Ирония повествователя и самоирония персонажей проступают здесь заметно ярче, нежели в предыдущих книгах Руни. Правда, комизма становится куда меньше, когда речь в письмах заходит об ощущении безнадежности окружающего мира, в котором очень трудно что-то поменять. Айлин и Элис остро переживают глобальные проблемы — экологические, политические, социальные, связанные с повсеместно растущим неравенством. Они признаются себе, что не в силах повлиять на ситуацию, даже благотворительность больше не кажется им достаточно осмысленной и эффективной стратегией. Эта грустная честность, чуть ли не смирение, — неожиданная черта героев нового романа Руни, в котором отчетливо ощущается присутствие христианских мотивов, в том числе эсхатологических.
«Ведь мы же просто несчастные дети, которым не повезло родиться в конце истории? После этого ни у планеты, ни у нас не осталось шансов. Или это просто конец одной цивилизации, нашей, и со временем ее место займет другая. В таком случае мы стоим в последней освещенной комнате накануне тьмы и что-то свидетельствуем».
Подобные пассажи могли бы показаться образцом пафосного самолюбования декадентского толка, если бы не окружающая нас историческая реальность: пандемия случится в финале повествования, а о военных и прочих бедствиях читатели «Прекрасного мира», особенно живущие на постсоветском пространстве, теперь все знают (и еще узна́ют) сами. Роман Руни не то чтобы носит пророческий характер — прямых предсказаний в нем нет. Зато он точно передает атмосферу сгущающегося мрака и человеческого бессилия перед ним, заставляет ощутить страх индивидуалиста начала двадцать первого века, который рос и взрослел в ожидании конца истории по Фрэнсису Фукуяме, а не по Иоанну Богослову. Тревога перед будущим придает обычным любовным недоразумениям особенный лиризм, наполняет их отблесками той самой «последней светлой комнаты». Философствующие по электронной почте героини Руни немного похожи на хорошо образованных персонажей «Волшебной горы» Томаса Манна, предчувствующих ужасы Первой мировой. Разве что в «Прекрасном мире» ощущение неминуемой беды выражено более прямолинейно.
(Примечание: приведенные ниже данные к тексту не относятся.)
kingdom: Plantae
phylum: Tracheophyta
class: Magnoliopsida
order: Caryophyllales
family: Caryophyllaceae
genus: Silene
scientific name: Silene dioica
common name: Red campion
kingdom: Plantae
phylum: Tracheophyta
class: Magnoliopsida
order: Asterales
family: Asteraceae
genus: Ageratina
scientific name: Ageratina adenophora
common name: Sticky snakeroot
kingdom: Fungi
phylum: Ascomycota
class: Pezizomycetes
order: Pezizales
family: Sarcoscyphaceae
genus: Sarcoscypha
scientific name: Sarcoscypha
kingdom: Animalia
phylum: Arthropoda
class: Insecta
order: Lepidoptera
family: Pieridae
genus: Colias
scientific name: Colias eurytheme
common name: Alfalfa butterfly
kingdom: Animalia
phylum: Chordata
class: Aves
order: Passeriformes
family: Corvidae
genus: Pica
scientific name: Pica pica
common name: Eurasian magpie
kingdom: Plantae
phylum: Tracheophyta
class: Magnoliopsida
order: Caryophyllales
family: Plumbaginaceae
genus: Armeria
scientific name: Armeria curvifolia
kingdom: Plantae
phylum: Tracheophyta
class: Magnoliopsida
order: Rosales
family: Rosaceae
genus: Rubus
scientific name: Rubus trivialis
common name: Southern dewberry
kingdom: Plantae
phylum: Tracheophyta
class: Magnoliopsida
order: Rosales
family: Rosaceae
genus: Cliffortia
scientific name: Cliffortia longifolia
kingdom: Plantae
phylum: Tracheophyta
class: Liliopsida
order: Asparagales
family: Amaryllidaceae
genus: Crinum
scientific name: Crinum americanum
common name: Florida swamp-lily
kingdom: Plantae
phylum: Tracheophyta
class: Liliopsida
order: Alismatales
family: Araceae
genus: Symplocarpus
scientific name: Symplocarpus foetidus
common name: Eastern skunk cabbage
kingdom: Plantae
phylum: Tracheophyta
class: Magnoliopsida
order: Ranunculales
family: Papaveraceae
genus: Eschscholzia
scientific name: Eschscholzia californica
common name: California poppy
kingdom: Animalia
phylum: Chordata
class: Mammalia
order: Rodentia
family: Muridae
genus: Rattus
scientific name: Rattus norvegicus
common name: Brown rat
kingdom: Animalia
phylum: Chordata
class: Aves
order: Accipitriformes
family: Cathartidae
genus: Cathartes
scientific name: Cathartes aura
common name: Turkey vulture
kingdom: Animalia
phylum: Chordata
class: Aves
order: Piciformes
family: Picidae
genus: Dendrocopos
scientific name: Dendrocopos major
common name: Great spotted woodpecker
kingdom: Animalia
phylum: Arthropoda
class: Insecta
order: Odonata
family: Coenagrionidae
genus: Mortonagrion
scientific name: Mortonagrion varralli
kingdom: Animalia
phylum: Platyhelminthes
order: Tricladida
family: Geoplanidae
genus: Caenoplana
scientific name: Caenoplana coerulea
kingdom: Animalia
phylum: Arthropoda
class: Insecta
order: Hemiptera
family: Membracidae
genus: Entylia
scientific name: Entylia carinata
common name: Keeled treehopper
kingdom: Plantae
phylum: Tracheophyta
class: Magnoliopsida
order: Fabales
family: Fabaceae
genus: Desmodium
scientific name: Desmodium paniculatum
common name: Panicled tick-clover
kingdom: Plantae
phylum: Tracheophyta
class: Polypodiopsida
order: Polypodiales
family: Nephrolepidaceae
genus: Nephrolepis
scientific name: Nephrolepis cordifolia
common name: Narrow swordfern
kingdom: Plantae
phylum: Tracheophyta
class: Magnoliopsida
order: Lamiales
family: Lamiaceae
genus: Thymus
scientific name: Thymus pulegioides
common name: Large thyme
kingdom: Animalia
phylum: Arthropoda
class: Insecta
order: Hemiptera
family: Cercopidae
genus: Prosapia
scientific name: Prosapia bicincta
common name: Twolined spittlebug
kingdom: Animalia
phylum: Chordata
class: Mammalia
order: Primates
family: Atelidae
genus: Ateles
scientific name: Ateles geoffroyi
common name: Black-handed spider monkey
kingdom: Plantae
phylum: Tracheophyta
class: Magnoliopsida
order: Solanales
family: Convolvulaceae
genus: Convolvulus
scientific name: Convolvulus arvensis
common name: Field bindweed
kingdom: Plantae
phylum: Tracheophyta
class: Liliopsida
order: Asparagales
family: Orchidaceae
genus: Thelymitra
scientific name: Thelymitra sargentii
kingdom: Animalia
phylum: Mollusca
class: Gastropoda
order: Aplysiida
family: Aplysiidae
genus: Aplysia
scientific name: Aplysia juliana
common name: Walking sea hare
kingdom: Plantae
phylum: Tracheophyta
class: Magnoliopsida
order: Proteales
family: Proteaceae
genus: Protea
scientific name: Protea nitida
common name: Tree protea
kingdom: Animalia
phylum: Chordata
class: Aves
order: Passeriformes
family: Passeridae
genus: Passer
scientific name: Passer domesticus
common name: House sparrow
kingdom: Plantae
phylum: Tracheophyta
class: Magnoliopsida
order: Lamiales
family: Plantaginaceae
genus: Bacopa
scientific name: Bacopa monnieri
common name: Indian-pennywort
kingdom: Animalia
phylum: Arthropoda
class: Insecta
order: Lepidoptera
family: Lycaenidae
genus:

Перед нами была бы совсем уж депрессивная книга в духе Уэльбека, если бы героини Руни не искали выход. Элис и Айлин много говорят о подлинных искусстве и красоте, исчезнувших из мира пластиковых стаканчиков, ностальгируют по некоему потерянному раю, шиллеровскому «ласковому расцвету» «дня земного». Разочарование в настоящем и будущем, которое так отчетливо постулируется в романе Руни, считающей или, по крайней мере, считавшей себя приверженкой марксизма, вторит настроению, выраженному в строках немецкого классика. И идет дальше: в крамольном для марксистов ключе ставит вопрос о том, не важнее ли общественного служения обычная частная жизнь — не прав ли на самом деле презираемый прежде обыватель?
«Может, мы только для этого и рождены — любить и беспокоиться о людях, кого мы узнали, и продолжать любить и беспокоиться, даже если есть вещи поважнее, которыми нам стоило бы заняться».
А если вспомнить еще и о персонаже-христианине, в целом выведенном в положительном ключе, то порой так и хочется съязвить, что Руни, некогда тяготевшая к социальному бунту, в новом романе наконец-то обнаруживает свой консерватизм. Однако едва ли речь идет об отказе писательницы и ее героев от своих прежних ценностей. «Прекрасный мир» — элегия по несостоявшемуся миллениалистскому проекту свободы, равенства и братства. Но провалился он ситуативно или окончательно, неизвестно, тем более что героям Руни здесь удается то, чего не удавалось прежде, — «любить и беспокоиться» друг о друге. А одно это значит, что они небезнадежны. И кто знает, быть может, научившись выстраивать доверительные горизонтальные связи на личном уровне, пресловутые «беспомощные миллениалы» однажды научатся создавать их и на уровне общественном. Хотя бы в очередной книге, «в небывалом царстве песни».